Context: Older adults with social isolation, medical comorbidity, and physical impairment are more likely to be depressed but may be less able to seek appropriate care for depression compared with older adults without these characteristics.
Objective: To determine the effectiveness of a home-based program of detecting and managing minor depression or dysthymia among older adults.
Design and setting: Randomized controlled trial with recruitment through community senior service agencies in metropolitan Seattle, Wash, from January 2000 to May 2003.
Patients: One hundred thirty-eight patients aged 60 years or older with minor depression (51.4%) or dysthymia (48.6%). Patients had a mean of 4.6 (SD, 2.1) chronic medical conditions; 42% of the sample belonged to a racial/ethnic minority, 72% lived alone, 58% had an annual income of less than 10 000 dollars, and 69% received a form of home assistance.
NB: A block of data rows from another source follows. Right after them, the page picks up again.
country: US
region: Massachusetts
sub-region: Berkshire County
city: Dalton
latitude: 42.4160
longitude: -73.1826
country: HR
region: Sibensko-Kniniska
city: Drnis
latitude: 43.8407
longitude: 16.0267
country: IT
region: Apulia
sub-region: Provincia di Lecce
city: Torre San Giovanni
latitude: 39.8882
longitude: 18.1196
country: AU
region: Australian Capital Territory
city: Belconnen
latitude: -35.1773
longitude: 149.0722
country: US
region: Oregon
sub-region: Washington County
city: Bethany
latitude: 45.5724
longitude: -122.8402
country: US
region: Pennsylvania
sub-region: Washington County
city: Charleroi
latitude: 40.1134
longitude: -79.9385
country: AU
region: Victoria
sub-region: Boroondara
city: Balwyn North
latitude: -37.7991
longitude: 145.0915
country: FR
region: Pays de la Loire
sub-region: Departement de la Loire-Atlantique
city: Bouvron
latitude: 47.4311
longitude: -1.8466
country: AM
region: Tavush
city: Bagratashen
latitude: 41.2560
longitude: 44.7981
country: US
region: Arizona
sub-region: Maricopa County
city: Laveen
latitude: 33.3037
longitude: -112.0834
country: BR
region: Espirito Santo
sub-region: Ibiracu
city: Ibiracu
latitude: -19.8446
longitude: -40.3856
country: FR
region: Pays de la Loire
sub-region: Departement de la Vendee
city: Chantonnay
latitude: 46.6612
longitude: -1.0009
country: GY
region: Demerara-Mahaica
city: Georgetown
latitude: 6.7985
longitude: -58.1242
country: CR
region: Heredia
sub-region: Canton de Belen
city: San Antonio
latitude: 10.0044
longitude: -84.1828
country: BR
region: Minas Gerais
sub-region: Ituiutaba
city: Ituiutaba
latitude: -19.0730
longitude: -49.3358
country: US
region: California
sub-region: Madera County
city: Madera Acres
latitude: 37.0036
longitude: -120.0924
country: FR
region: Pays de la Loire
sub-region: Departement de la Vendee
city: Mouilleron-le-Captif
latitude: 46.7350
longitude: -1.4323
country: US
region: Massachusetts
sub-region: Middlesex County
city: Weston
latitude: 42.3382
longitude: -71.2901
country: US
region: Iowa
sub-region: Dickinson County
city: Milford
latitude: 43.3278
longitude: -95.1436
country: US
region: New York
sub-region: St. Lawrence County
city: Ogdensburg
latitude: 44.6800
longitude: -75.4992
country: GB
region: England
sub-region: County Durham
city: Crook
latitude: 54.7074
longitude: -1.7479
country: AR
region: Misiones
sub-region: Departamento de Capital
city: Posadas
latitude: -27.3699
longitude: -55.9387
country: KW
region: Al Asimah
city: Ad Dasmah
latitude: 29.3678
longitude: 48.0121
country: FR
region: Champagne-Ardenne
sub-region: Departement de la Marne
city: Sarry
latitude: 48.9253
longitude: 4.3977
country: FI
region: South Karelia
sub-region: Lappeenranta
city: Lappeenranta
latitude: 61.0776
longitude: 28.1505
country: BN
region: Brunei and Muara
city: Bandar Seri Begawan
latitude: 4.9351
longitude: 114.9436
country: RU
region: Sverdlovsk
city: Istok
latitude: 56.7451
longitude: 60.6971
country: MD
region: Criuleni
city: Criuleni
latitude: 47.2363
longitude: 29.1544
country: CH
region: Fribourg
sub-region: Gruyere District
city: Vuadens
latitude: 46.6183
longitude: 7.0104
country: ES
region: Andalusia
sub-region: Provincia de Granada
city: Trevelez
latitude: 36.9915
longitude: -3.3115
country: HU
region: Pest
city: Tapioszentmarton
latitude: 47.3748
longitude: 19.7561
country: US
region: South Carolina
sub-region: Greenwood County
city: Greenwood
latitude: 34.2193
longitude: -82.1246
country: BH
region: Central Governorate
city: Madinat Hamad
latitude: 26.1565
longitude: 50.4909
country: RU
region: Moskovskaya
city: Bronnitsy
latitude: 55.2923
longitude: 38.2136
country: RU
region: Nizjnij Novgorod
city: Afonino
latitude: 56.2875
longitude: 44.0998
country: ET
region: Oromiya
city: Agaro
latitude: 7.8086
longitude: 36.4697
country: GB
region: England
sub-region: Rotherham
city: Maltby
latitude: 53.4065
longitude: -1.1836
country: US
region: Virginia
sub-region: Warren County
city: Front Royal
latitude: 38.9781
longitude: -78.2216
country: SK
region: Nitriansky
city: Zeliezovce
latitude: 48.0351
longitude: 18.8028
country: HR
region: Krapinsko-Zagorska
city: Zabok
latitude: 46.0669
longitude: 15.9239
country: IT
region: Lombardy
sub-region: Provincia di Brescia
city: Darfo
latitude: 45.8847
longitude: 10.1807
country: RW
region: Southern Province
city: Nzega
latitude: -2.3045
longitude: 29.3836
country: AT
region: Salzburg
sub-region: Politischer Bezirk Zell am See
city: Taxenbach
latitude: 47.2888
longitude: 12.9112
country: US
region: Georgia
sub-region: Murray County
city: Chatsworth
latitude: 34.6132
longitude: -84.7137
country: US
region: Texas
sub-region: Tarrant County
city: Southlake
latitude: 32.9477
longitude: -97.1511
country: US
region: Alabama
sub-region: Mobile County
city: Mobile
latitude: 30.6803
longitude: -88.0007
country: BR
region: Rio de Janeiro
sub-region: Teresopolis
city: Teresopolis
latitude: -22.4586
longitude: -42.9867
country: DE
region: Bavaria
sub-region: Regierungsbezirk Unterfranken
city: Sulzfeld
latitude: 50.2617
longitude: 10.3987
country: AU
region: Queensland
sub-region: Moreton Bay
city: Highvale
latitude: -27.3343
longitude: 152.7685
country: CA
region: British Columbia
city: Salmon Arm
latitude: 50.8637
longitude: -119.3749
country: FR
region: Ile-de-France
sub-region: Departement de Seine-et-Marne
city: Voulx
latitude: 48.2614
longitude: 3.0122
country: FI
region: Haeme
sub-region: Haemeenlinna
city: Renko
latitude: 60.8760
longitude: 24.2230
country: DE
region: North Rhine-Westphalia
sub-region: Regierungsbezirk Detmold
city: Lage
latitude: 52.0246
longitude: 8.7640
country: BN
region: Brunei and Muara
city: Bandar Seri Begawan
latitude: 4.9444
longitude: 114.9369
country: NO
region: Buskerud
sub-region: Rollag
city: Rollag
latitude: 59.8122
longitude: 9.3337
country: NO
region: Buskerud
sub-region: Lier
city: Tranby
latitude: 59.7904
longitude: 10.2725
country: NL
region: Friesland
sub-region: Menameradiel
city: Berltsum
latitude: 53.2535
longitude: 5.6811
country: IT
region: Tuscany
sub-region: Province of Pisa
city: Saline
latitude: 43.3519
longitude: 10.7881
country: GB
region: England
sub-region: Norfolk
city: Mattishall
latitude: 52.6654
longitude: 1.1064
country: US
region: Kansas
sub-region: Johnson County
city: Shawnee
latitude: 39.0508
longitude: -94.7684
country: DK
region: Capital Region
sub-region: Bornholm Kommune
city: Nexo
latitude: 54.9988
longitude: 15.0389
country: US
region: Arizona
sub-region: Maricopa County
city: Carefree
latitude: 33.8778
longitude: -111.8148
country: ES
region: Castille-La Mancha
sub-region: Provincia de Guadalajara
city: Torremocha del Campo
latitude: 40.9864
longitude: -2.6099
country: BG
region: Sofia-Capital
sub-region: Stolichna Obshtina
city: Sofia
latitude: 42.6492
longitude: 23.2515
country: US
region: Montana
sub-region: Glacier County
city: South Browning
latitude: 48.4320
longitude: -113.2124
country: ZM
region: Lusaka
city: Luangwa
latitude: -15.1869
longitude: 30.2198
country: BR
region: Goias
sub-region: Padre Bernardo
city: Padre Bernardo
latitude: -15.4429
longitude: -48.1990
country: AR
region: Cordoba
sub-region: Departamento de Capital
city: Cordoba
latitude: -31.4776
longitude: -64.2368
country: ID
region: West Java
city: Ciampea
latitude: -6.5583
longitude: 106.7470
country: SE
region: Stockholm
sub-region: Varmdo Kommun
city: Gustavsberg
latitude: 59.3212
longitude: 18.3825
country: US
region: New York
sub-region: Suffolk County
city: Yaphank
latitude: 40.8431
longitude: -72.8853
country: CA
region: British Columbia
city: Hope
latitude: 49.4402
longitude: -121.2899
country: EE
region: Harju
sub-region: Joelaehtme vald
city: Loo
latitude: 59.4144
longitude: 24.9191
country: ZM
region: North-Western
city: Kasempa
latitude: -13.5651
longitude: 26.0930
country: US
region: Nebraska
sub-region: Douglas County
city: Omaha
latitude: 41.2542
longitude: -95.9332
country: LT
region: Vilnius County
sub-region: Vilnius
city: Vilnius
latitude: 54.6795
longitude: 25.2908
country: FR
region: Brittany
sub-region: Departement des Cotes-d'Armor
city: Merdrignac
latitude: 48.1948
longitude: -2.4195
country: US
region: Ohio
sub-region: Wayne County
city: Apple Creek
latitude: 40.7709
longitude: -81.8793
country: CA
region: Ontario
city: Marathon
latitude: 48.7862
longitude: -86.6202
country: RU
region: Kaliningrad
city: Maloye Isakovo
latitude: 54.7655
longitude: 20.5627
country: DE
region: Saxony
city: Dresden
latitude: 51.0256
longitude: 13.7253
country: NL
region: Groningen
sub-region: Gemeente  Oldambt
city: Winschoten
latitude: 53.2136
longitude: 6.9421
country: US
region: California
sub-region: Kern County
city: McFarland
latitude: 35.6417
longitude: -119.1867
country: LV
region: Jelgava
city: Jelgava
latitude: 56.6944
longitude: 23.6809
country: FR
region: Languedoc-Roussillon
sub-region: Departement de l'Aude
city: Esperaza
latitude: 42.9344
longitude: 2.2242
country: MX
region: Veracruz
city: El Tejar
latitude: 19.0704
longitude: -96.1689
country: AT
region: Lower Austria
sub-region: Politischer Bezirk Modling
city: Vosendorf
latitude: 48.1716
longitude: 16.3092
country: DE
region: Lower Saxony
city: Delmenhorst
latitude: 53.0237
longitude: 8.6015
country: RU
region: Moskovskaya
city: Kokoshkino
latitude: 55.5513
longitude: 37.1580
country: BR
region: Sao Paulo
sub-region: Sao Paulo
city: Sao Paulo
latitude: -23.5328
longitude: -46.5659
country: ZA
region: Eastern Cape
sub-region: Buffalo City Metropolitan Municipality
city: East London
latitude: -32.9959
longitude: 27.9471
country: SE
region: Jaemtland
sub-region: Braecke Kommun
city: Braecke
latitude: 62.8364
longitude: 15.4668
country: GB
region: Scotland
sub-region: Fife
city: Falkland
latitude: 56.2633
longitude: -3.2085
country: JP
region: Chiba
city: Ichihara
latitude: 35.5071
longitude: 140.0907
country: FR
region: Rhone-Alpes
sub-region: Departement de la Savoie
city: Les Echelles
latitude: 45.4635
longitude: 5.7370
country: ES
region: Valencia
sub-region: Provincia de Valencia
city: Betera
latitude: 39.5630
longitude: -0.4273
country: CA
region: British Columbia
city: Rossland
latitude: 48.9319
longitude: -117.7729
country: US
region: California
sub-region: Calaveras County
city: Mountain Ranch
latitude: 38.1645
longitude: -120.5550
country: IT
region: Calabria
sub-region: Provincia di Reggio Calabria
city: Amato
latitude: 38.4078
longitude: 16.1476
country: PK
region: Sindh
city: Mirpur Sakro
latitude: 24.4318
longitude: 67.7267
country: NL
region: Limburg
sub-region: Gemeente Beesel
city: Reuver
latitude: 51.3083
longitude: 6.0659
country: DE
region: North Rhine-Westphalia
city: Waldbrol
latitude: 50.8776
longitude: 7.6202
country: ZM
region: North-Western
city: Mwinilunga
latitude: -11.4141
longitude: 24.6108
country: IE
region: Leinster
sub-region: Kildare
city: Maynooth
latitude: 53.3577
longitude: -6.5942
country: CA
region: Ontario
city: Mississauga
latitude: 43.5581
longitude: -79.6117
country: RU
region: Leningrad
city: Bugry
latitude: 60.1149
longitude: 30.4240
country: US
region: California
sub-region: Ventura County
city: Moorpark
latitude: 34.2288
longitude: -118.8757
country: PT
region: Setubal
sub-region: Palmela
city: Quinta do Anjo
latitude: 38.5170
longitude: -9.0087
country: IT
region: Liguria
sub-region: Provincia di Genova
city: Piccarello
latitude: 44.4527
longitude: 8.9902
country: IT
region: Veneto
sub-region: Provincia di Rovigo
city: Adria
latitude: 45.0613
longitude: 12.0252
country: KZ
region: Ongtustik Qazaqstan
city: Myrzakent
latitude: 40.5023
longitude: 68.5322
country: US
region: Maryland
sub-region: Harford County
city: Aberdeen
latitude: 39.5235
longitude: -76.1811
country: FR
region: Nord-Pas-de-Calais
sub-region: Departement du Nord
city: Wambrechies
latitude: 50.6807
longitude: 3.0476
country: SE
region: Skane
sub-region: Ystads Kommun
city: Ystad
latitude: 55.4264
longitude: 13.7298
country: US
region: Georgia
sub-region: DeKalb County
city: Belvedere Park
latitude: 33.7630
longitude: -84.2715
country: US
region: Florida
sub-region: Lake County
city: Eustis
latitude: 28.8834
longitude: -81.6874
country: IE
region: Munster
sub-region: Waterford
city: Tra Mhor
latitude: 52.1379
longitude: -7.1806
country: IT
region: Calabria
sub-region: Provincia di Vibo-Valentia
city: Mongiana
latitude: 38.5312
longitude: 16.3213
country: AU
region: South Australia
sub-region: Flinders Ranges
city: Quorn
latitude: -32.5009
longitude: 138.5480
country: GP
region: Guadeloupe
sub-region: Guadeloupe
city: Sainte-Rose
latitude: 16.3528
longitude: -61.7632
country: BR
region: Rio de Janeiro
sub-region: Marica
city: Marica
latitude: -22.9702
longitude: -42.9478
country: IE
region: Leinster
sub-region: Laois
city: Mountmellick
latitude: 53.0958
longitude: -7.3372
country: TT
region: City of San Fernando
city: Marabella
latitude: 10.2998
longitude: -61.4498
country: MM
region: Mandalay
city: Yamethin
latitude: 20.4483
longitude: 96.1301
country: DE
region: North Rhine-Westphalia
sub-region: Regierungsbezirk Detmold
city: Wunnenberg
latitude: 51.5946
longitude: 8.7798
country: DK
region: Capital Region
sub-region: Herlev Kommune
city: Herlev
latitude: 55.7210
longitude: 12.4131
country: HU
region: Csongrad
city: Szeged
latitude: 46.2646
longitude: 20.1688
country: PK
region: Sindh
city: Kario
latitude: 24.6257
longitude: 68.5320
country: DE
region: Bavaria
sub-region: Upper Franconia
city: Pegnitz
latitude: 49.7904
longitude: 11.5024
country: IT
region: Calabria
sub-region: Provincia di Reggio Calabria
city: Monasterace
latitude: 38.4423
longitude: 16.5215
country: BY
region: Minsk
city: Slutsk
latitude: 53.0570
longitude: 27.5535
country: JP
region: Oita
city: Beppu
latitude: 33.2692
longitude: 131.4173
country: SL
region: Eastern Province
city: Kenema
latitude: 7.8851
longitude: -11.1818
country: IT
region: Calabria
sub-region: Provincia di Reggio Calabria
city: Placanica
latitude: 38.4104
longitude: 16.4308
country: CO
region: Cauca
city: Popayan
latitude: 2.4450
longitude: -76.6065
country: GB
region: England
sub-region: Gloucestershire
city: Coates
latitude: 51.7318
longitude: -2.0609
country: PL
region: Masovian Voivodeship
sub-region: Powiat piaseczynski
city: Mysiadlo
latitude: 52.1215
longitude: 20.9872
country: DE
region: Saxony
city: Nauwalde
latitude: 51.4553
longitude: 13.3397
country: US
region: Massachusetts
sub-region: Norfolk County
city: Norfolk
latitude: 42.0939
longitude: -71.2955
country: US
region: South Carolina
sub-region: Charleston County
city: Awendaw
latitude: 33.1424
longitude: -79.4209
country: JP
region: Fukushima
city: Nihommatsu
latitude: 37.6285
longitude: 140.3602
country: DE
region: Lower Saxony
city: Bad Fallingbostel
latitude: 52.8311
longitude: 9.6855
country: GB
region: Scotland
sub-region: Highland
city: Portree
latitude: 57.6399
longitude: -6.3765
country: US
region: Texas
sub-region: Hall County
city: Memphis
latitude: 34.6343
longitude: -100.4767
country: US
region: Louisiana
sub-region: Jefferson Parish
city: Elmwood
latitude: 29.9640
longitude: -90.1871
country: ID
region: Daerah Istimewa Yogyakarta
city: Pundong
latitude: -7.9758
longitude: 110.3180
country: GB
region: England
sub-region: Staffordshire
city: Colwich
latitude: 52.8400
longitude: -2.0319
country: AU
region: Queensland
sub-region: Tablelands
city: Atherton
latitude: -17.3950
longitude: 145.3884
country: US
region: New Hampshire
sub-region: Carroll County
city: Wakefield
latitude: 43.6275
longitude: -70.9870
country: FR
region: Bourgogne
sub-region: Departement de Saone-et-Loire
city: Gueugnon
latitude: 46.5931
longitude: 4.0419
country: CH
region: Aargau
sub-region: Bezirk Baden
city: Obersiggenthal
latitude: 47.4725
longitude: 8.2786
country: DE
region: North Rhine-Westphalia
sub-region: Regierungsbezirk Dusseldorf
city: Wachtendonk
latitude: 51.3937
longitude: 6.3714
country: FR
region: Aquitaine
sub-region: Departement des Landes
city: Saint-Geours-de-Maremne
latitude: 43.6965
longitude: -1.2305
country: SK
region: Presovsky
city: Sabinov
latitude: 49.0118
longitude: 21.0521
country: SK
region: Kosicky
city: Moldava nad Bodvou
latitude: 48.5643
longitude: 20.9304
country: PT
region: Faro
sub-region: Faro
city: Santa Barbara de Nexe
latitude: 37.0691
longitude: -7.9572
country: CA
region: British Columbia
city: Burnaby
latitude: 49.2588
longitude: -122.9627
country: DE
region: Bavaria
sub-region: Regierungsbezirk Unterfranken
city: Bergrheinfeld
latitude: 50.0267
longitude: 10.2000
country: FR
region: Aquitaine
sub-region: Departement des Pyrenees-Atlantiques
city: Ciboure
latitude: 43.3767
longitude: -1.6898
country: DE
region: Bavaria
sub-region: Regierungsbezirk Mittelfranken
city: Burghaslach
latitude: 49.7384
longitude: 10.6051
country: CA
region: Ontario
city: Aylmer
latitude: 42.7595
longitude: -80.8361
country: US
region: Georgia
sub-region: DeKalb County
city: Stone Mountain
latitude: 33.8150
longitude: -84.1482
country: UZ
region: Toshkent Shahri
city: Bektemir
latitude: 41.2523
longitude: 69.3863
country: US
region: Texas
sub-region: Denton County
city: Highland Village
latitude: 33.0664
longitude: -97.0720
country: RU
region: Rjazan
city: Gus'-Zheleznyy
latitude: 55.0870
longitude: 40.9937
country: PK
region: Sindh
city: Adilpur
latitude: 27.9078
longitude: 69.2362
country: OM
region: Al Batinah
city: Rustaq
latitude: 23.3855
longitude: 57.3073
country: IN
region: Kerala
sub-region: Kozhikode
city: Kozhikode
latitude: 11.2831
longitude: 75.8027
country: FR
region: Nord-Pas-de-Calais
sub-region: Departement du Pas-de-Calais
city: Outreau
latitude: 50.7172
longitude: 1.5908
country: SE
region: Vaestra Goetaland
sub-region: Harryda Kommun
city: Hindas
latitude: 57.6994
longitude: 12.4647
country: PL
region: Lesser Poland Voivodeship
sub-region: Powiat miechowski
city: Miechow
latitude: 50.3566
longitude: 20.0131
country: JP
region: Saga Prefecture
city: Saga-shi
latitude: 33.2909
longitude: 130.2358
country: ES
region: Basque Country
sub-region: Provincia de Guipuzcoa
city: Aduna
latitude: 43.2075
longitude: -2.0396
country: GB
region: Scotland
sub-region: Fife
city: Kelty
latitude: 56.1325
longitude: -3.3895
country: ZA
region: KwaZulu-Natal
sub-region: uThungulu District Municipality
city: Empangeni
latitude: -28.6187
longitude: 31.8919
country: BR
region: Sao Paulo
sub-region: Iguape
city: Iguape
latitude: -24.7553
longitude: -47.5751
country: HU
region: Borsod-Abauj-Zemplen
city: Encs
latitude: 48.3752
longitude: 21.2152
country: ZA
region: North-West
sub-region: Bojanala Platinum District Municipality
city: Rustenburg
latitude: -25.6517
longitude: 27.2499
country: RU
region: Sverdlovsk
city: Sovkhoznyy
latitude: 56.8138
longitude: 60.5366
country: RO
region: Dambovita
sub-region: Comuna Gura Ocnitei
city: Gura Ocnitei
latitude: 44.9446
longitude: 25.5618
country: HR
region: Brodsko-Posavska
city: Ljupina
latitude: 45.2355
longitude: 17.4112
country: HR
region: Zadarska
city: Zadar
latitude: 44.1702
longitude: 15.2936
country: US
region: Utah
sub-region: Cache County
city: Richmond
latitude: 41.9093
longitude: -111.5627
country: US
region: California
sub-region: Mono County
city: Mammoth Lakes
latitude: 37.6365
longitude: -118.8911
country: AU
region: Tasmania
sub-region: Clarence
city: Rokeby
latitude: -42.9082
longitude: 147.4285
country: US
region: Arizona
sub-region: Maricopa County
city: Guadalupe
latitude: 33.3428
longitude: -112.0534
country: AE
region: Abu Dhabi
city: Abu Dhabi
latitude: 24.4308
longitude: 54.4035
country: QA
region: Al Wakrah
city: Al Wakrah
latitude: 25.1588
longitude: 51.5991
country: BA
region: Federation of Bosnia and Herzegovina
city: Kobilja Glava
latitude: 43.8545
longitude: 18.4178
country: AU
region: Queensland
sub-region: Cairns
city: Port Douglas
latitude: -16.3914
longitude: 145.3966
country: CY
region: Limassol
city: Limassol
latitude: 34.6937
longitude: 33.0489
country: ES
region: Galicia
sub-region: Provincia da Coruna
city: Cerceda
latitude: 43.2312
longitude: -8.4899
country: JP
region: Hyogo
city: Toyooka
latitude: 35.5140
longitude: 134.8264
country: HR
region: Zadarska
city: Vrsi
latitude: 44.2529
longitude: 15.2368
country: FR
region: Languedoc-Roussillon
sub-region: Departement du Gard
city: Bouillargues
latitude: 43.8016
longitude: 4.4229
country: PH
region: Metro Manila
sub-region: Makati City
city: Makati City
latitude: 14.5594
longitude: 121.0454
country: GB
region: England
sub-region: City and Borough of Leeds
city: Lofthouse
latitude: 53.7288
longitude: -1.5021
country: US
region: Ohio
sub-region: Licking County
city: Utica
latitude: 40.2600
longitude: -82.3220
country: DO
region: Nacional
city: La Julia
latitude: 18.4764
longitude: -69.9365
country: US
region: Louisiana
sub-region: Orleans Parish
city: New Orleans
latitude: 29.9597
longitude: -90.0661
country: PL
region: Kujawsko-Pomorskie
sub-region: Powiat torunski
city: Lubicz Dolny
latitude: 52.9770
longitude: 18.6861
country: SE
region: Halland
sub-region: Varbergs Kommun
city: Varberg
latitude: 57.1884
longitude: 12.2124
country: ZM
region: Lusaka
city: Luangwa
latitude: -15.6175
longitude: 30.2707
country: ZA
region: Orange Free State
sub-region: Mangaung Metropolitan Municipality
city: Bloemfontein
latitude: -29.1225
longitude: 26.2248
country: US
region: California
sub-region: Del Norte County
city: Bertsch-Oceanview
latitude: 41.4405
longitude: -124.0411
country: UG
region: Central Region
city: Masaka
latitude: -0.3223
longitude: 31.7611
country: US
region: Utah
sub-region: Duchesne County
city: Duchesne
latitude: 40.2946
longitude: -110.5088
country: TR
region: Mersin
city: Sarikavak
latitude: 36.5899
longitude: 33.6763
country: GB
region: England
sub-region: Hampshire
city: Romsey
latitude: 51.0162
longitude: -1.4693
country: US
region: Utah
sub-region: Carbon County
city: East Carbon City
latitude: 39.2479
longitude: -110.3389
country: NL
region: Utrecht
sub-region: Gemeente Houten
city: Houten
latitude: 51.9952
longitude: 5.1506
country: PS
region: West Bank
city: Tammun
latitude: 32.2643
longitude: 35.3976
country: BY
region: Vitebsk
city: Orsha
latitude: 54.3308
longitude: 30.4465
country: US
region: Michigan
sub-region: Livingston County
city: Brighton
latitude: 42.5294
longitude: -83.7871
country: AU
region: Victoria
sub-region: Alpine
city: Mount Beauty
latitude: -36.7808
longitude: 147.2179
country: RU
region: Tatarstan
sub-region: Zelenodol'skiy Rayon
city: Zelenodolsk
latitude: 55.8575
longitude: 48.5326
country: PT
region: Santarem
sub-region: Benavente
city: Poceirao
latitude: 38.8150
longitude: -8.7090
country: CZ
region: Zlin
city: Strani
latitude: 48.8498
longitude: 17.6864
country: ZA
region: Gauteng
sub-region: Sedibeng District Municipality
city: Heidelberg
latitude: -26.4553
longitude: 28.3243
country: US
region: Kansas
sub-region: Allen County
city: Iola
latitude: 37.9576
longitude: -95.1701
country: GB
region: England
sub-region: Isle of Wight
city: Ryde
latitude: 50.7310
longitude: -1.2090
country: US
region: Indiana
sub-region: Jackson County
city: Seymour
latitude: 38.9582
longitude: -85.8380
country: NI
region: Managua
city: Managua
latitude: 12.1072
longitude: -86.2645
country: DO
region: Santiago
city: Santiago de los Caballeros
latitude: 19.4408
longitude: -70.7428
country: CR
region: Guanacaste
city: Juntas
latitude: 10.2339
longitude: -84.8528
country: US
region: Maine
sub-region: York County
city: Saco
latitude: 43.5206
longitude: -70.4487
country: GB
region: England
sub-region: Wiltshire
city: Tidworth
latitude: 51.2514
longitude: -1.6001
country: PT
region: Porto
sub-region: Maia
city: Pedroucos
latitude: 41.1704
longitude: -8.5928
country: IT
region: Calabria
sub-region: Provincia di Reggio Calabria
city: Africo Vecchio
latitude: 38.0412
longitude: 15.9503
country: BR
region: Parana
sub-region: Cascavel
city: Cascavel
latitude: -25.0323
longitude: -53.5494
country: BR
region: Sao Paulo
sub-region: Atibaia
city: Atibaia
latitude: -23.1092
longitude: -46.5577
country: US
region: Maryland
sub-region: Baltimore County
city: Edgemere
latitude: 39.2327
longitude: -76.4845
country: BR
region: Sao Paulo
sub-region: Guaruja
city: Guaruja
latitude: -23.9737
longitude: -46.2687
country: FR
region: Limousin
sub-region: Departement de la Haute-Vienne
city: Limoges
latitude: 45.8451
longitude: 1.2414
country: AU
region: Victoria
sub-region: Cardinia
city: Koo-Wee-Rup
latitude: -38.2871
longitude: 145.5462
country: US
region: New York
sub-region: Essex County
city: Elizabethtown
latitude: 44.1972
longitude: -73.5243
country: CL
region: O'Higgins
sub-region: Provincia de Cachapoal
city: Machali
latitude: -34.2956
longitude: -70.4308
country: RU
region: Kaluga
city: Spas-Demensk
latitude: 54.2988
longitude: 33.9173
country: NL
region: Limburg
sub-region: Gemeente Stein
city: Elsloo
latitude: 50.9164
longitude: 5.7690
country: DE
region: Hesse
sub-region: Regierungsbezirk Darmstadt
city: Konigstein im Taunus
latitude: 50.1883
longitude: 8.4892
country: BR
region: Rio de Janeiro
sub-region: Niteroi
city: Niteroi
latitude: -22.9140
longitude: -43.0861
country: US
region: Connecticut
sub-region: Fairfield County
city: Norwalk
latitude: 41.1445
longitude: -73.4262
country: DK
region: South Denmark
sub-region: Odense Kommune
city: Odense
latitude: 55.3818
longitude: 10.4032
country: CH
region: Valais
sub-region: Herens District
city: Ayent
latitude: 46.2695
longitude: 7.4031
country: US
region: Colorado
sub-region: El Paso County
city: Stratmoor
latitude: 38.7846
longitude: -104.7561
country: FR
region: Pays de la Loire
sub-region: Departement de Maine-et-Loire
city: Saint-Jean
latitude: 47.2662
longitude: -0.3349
Interventions: Patients were randomly assigned to the Program to Encourage Active, Rewarding Lives for Seniors (PEARLS) intervention (n = 72) or usual care (n = 66). The PEARLS intervention consisted of problem-solving treatment, social and physical activation, and potential recommendations to patients' physicians regarding antidepressant medications.
Main outcome measures: Assessments of depression and quality of life at 12 months compared with baseline.
Results: At 12 months, compared with the usual care group, patients receiving the PEARLS intervention were more likely to have at least a 50% reduction in depressive symptoms (43% vs 15%; odds ratio [OR], 5.21; 95% confidence interval [CI], 2.01-13.49), to achieve complete remission from depression (36% vs 12%; OR, 4.96; 95% CI, 1.79-13.72), and to have greater health-related quality-of-life improvements in functional well-being (P =.001) and emotional well-being (P =.048).
Conclusions: The PEARLS program, a community-integrated, home-based treatment for depression, significantly reduced depressive symptoms and improved health status in chronically medically ill older adults with minor depression and dysthymia.